> _Saved data entries_
■ ■ ■
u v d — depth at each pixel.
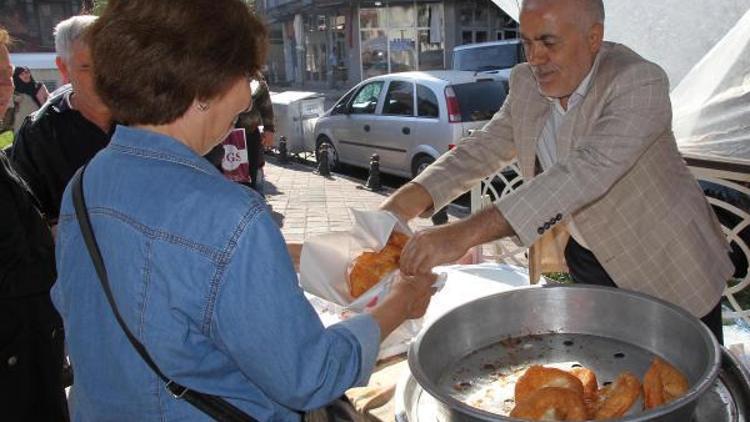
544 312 1.51
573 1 1.65
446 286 2.23
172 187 1.01
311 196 8.13
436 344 1.36
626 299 1.44
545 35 1.67
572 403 1.12
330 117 9.42
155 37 0.97
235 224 0.98
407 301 1.34
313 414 1.52
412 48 20.27
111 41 0.99
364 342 1.13
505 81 7.64
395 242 1.62
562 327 1.51
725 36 3.53
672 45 3.67
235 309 0.97
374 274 1.53
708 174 2.92
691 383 1.25
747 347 2.62
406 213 1.90
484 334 1.48
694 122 3.46
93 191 1.08
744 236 3.50
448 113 7.29
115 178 1.05
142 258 0.99
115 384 1.07
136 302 1.00
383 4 19.94
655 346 1.40
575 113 1.77
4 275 1.86
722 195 3.57
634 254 1.88
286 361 0.99
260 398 1.11
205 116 1.07
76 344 1.11
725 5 3.43
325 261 1.61
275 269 0.99
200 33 0.98
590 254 2.16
■ ■ ■
> _What you are asked to do_
Write all the lines above out again exactly, minus the images.

> _Task answer_
u v d — depth at each pixel.
544 312 1.51
573 1 1.65
446 286 2.23
172 187 1.01
311 196 8.13
436 344 1.36
626 299 1.44
545 35 1.67
572 403 1.12
330 117 9.42
155 37 0.97
235 224 0.98
407 301 1.34
313 414 1.52
412 48 20.27
111 41 0.99
364 342 1.13
505 81 7.64
395 242 1.62
562 327 1.51
725 36 3.53
672 45 3.67
235 309 0.97
374 274 1.53
708 174 2.92
691 383 1.25
747 347 2.62
406 213 1.90
484 334 1.48
694 122 3.46
93 191 1.08
744 236 3.50
448 113 7.29
115 178 1.05
142 258 0.99
115 384 1.07
136 302 1.00
383 4 19.94
655 346 1.40
575 113 1.77
4 275 1.86
722 195 3.57
634 254 1.88
286 361 0.99
260 398 1.11
205 116 1.07
76 344 1.11
725 5 3.43
325 261 1.61
275 269 0.99
200 33 0.98
590 254 2.16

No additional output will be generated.